Pacific NorthWest LNG would have “significant” adverse environmental impacts requiring “major” mitigation efforts, sources familiar with the Canadian Environmental Assessment Agency’s (CEAA) review of the controversial project have told Reuters.
On Sept. 23, the news agency reported that “two sources briefed” on CEAA’s upcoming report said the Petronas-led project would require significant measures to offset its environmental impact.
Pacific NorthWest LNG, which would be built on Lelu Island near Port Edward on B.C.’s north coast, is the presumed front runner of the nearly 20 proposals to liquefy and ship B.C.'s natural gas to Asia.
The project has waited nearly three years and two governments for regulatory approval.
The news is not unexpected, given the project’s potential impacts on the Skeena River salmon fishery and its significant CO2 emissions.
While it does not bode well for the project—onerous environmental conditions could drive up costs and lead the company to walk—it is far from a death kneel since CEAA has no veto on project proposals.
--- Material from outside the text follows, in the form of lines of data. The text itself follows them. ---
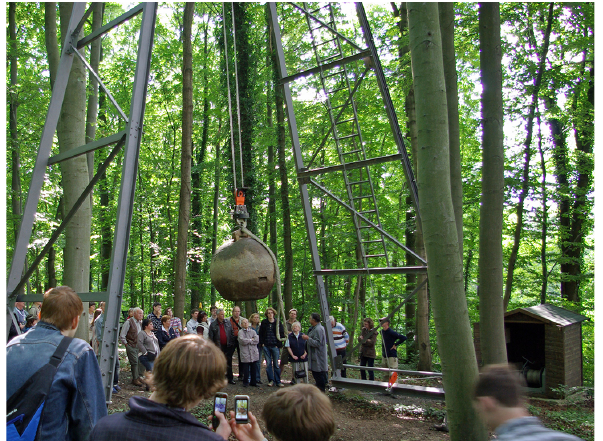
Figure 10. Preparation of the fall from about 14.5m above surface of the Mintrop-Kugel with a weight of 4t during a public tour in September 2010. Wolfgang Brunk (center next to the sca ff old) ex- plains the experiment to the interested audience. The hut with the winch can be seen to the right. Photo: Udo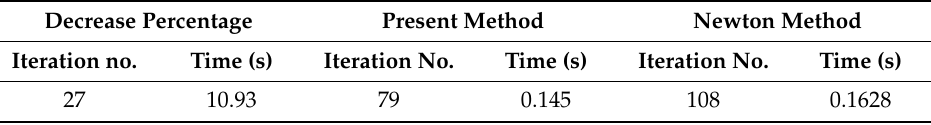
Figure 4. Space truss with 42 – members, all dimensions are in mm [28] . The load-displacement behavior of this model is shown in Figure 5. Table 2 shows the comparison of the classic Newton – Raphson with the perturbation method. It is concluded that the PM method is able to precisely evaluate the results, and reduce the computational cost and iteration number by 12.89% and 29.1%, respectively.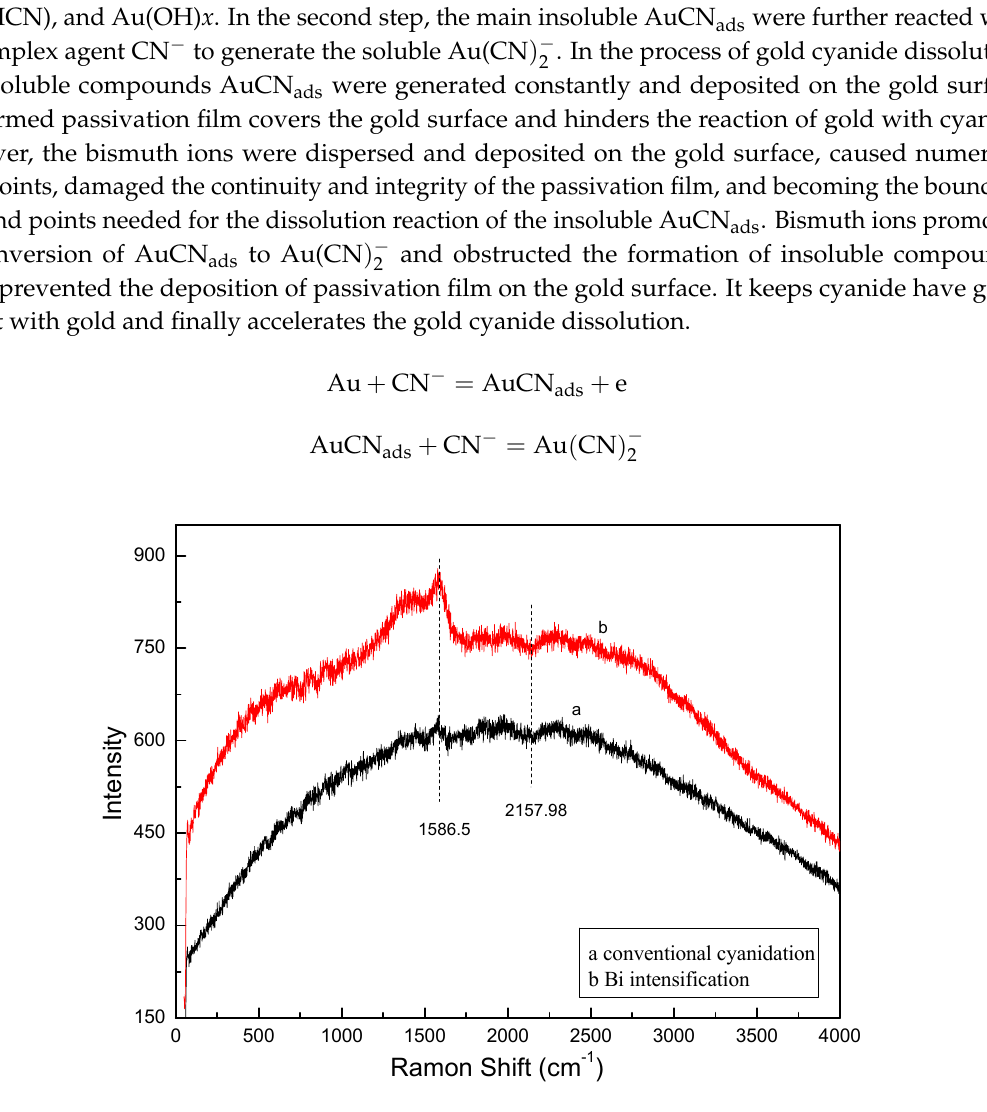
Figure 10. Raman spectra of gold plate under conventional and Bi intensification cyanidation.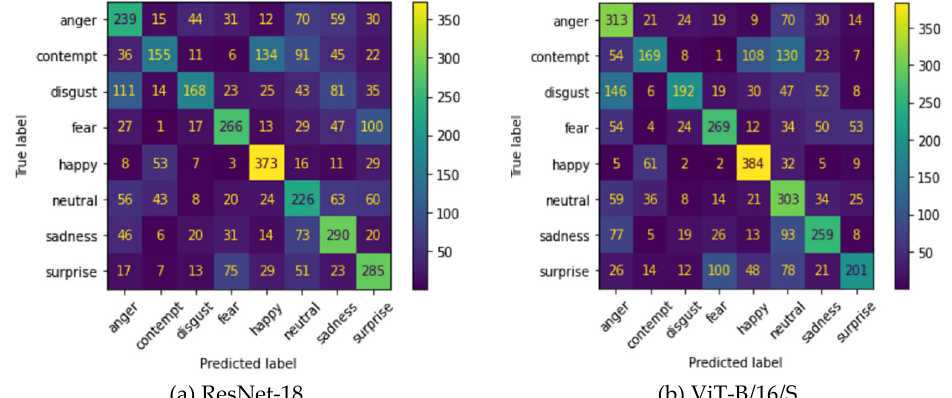
Figure 12. Tables of precision, recall, and F1-score for each class.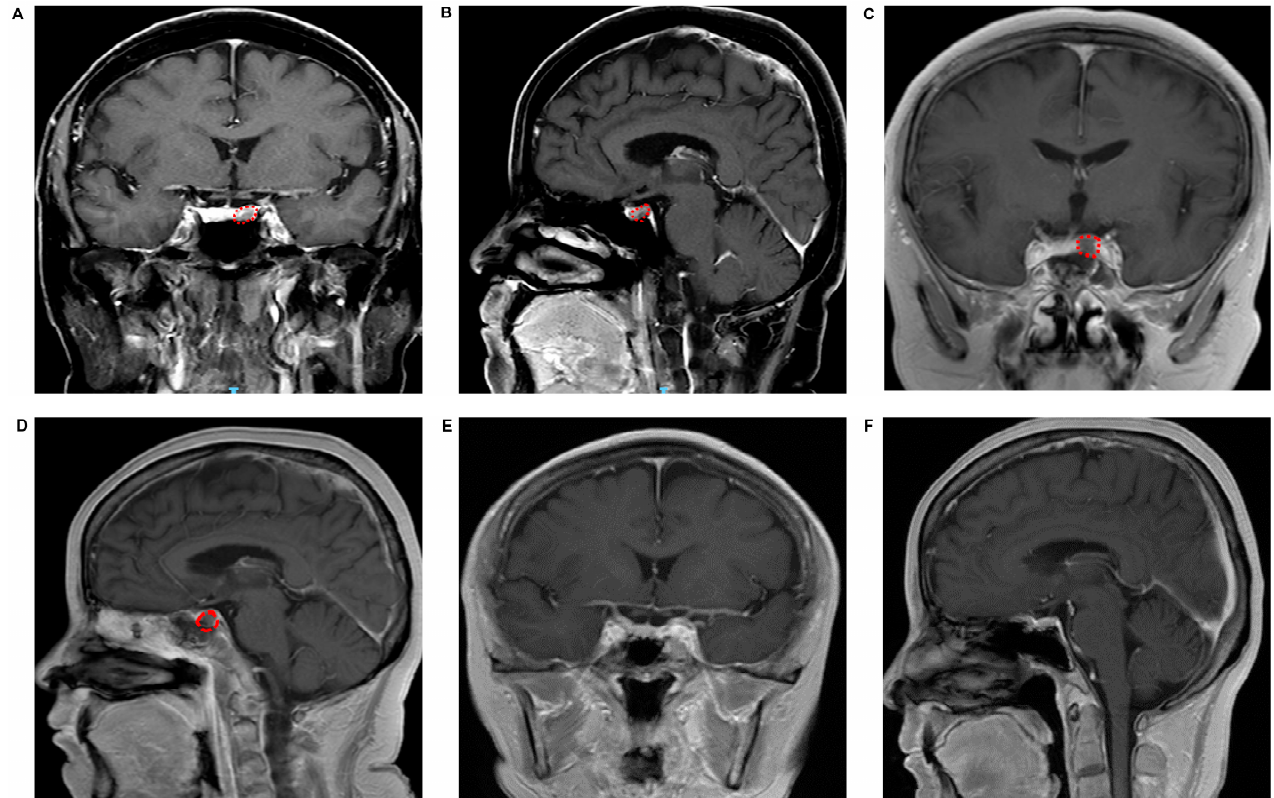
Figure 1. Preoperative and postoperative MRI. ( A , B ) Coronal and Sagittal MRI scans show a microadenoma adjacent to the left cavernous sinus. ( C , D ) Coronal and Sagittal MRI scans taken 2 days after surgery, indicating that the tumor was removed completely. ( E , F ) Coronal and Sagittal MRI scans taken 3 years after surgery, indicating no recurrence.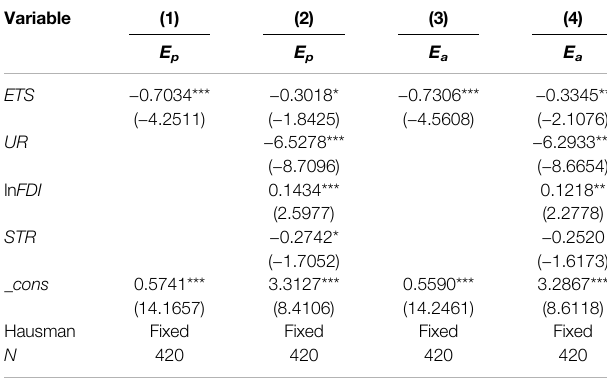
TABLE 2 | Regression results for the carbon trading policy on two carbon emission decoupling indicators. Variable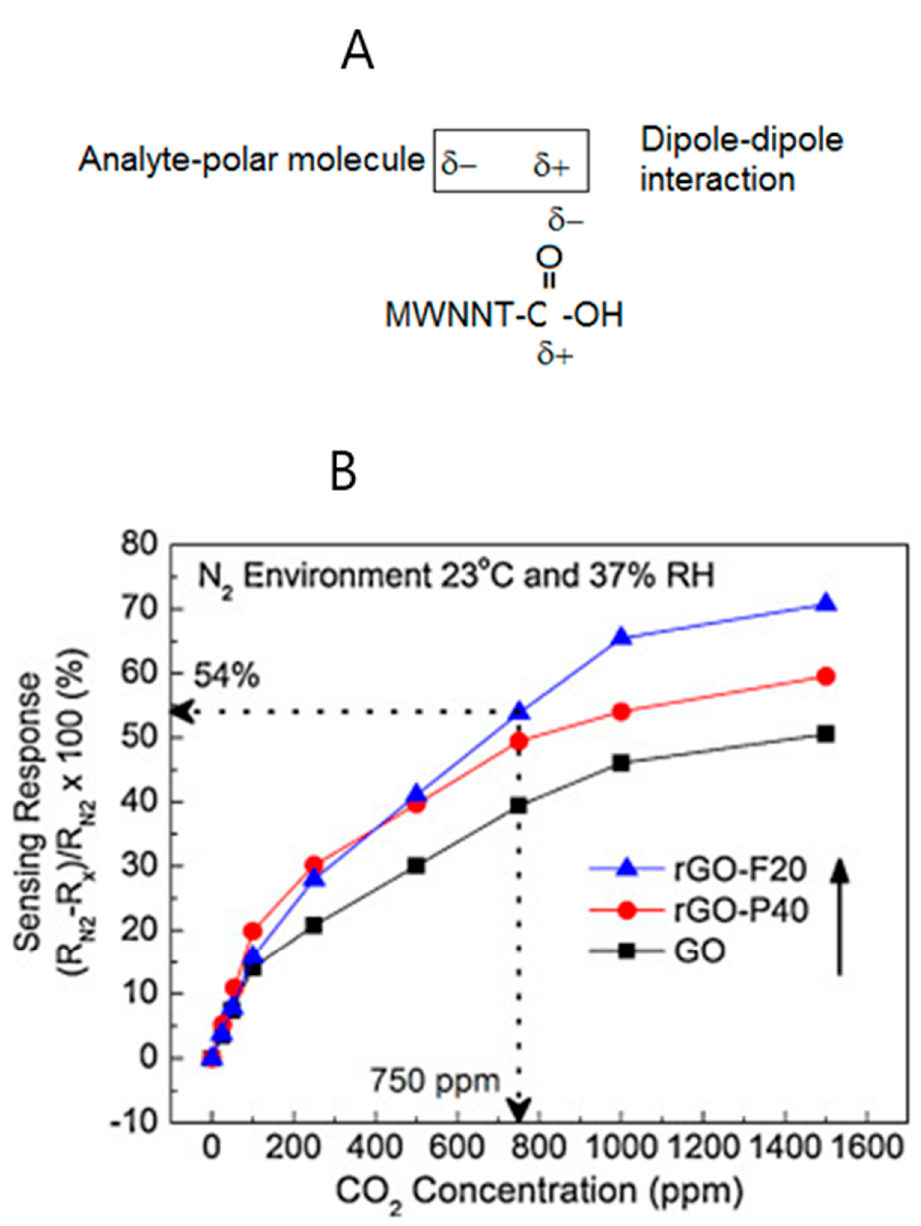
Figure 16. ( A ) Dipole-dipole interaction mechanism. ( B ) Graphene resistive sensor. Reproduced with permission from reference [49]. rGO: reduced graphene oxide; GO: graphene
The decision whether to approve PNW, which would source gas from Progress Energy fields in Northeast B.C., is seen as a major test for Justin Trudeau’s government on energy policy.
If cabinet grants approval, Pacific NorthWest will review any conditions on the project before making a final investment decision.
Pacific NorthWest’s total Canadian investment, if approved, would total $36 billion, making it among the largest foreign direct investment in Canadian history.
The Trudeau cabinet is expected to make a decision on the project by Oct. 2.